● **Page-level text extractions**
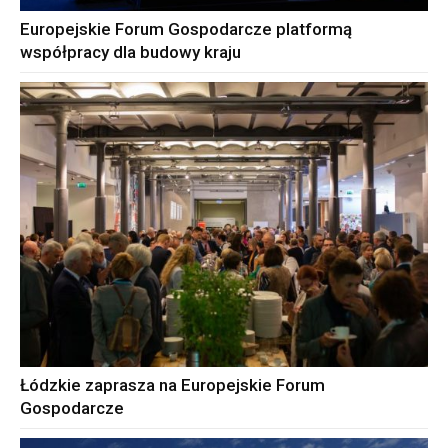
Europejskie Forum Gospodarcze platformą
współpracy dla budowy kraju
Łódzkie zaprasza na Europejskie Forum
Gospodarcze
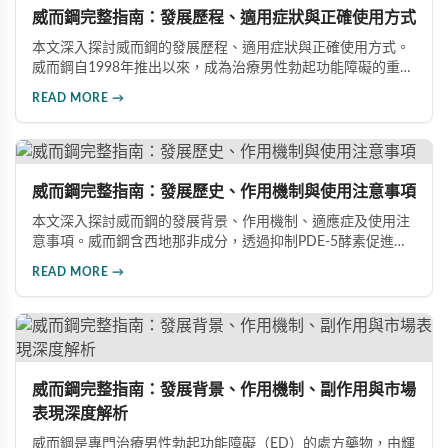
威而鋼完整指南：發展歷程、適用症狀與正確使用方式
本文深入探討威而鋼的發展歷程、適用症狀與正確使用方式。
威而鋼自1998年推出以來，成為治療男性勃起功能障礙的重要
藥物。文章詳細介紹其作用機理、使用注意事項、可能的副作
READ MORE →
用，以及相關研究成果，幫助讀者全面了解這類藥物並在醫師
指導下做出明智決定。
威而鋼完整指南：發展歷史、作用機制與使用注意事項
本文深入探討威而鋼的發展背景、作用機制、適應症及使用注
意事項。威而鋼含西地那非成分，透過抑制PDE-5酵素促進血
管擴張，有效治療男性勃起功能障礙。使用前應經醫師評估，
READ MORE →
注意禁忌症與副作用，確保用藥安全。
威而鋼完整指南：發展背景、作用機制、副作用與市場
表現深度解析
威而鋼是專門治療男性勃起功能障礙（ED）的處方藥物，由輝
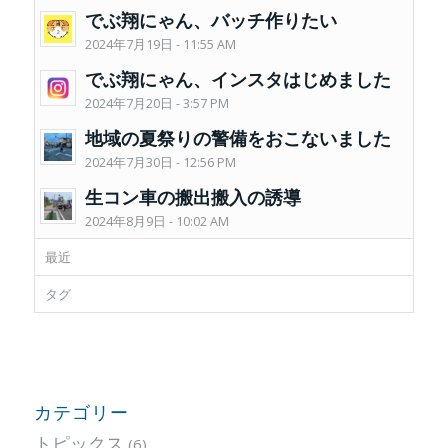
でぶ翔にゃん、バッチ作りたい
2024年7月19日 - 11:55 AM
でぶ翔にゃん、インスタはじめました
2024年7月20日 - 3:57 PM
地域の夏祭りの警備をおこないました
2024年7月30日 - 12:56 PM
生コン車の搬出搬入の誘導
2024年8月9日 - 10:02 AM
最近
タグ
カテゴリー
トピックス
(6)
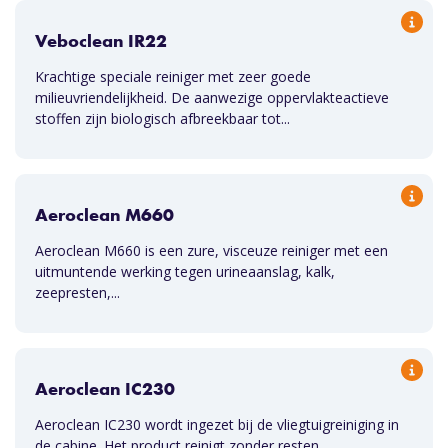
Veboclean IR22
Krachtige speciale reiniger met zeer goede
milieuvriendelijkheid. De aanwezige oppervlakteactieve
stoffen zijn biologisch afbreekbaar tot...
Aeroclean M660
Aeroclean M660 is een zure, visceuze reiniger met een
uitmuntende werking tegen urineaanslag, kalk,
zeepresten,...
Aeroclean IC230
Aeroclean IC230 wordt ingezet bij de vliegtuigreiniging in
de cabine. Het product reinigt zonder resten...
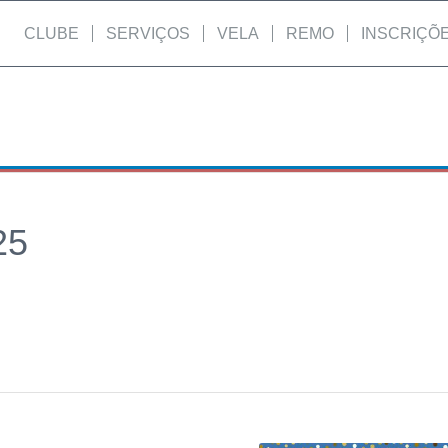
CLUBE
SERVIÇOS
VELA
REMO
INSCRIÇÕ
25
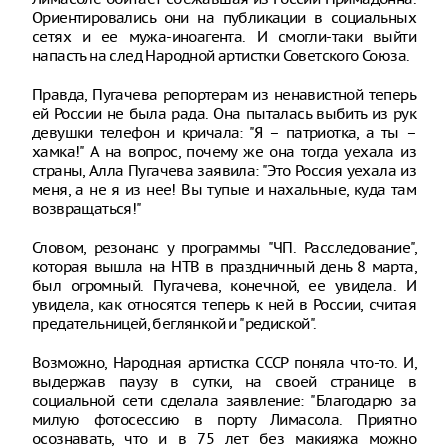
Ориентировались они на публикации в социальных
сетях и ее мужа-иноагента. И смогли-таки выйти
напасть на след Народной артистки Советского Союза.
Правда, Пугачева репортерам из ненавистной теперь
ей России не была рада. Она пыталась выбить из рук
девушки телефон и кричала: "Я – патриотка, а ты –
хамка!" А на вопрос, почему же она тогда уехала из
страны, Алла Пугачева заявила: "Это Россия уехала из
меня, а не я из нее! Вы тупые и нахальные, куда там
возвращаться!"
Словом, резонанс у программы "ЧП. Расследование",
которая вышла на НТВ в праздничный день 8 марта,
был огромный. Пугачева, конечной, ее увидела. И
увидела, как относятся теперь к ней в России, считая
предательницей, беглянкой и "редиской".
Возможно, Народная артистка СССР поняла что-то. И,
выдержав паузу в сутки, на своей странице в
социальной сети сделала заявление: "Благодарю за
милую фотосессию в порту Лимасола. Приятно
осознавать, что и в 75 лет без макияжа можно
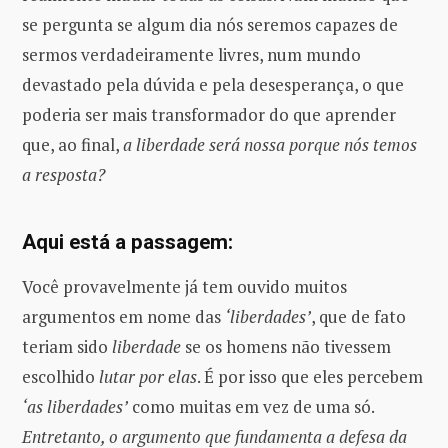
se pergunta se algum dia nós seremos capazes de
sermos verdadeiramente livres, num mundo
devastado pela dúvida e pela desesperança, o que
poderia ser mais transformador do que aprender
que, ao final,
a liberdade será nossa porque nós temos
a resposta?
Aqui está a passagem:
Você provavelmente já tem ouvido muitos
argumentos em nome das
‘liberdades’
, que de fato
teriam sido
liberdade
se os homens não tivessem
escolhido
lutar por elas
. É por isso que eles percebem
‘as liberdades’
como muitas em vez de uma só.
Entretanto, o argumento que fundamenta a defesa da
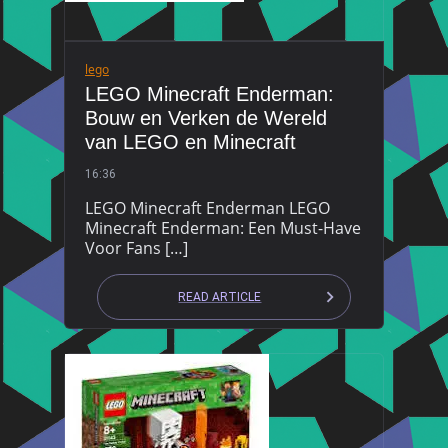
lego
LEGO Minecraft Enderman:
Bouw en Verken de Wereld
van LEGO en Minecraft
16:36
LEGO Minecraft Enderman LEGO
Minecraft Enderman: Een Must-Have
Voor Fans […]
READ ARTICLE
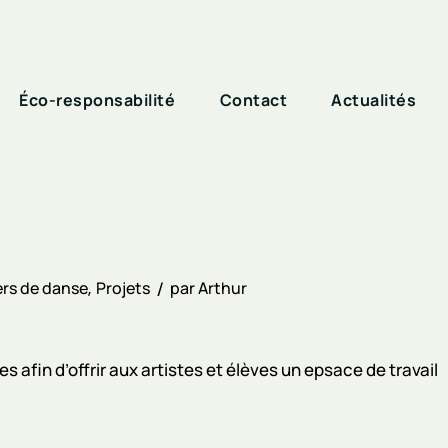
Éco-responsabilité
Contact
Actualités
rs de danse
Projets
par
Arthur
 afin d’offrir aux artistes et élèves un epsace de travail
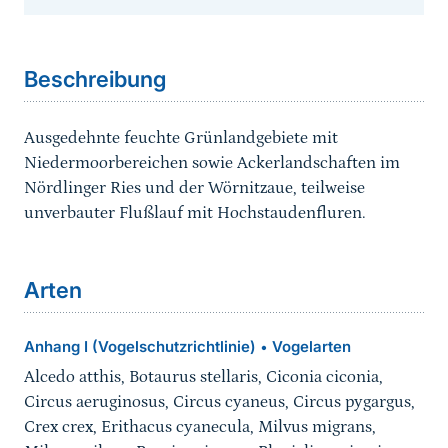
Sprungmarke
Beschreibung
Ausgedehnte feuchte Grünlandgebiete mit
Niedermoorbereichen sowie Ackerlandschaften im
Nördlinger Ries und der Wörnitzaue, teilweise
unverbauter Flußlauf mit Hochstaudenfluren.
Arten
Anhang I (Vogelschutzrichtlinie)
Vogelarten
•
Alcedo atthis, Botaurus stellaris, Ciconia ciconia,
Circus aeruginosus, Circus cyaneus, Circus pygargus,
Crex crex, Erithacus cyanecula, Milvus migrans,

● **Work task**
Through the line containing "でぶ翔にゃん、バッチ作りたい" and no further, restate the data above word for word from its first line, leaving out pictures.

● **Result of the task**
Europejskie Forum Gospodarcze platformą
współpracy dla budowy kraju
Łódzkie zaprasza na Europejskie Forum
Gospodarcze
威而鋼完整指南：發展歷程、適用症狀與正確使用方式
本文深入探討威而鋼的發展歷程、適用症狀與正確使用方式。
威而鋼自1998年推出以來，成為治療男性勃起功能障礙的重要
藥物。文章詳細介紹其作用機理、使用注意事項、可能的副作
READ MORE →
用，以及相關研究成果，幫助讀者全面了解這類藥物並在醫師
指導下做出明智決定。
威而鋼完整指南：發展歷史、作用機制與使用注意事項
本文深入探討威而鋼的發展背景、作用機制、適應症及使用注
意事項。威而鋼含西地那非成分，透過抑制PDE-5酵素促進血
管擴張，有效治療男性勃起功能障礙。使用前應經醫師評估，
READ MORE →
注意禁忌症與副作用，確保用藥安全。
威而鋼完整指南：發展背景、作用機制、副作用與市場
表現深度解析
威而鋼是專門治療男性勃起功能障礙（ED）的處方藥物，由輝
でぶ翔にゃん、バッチ作りたい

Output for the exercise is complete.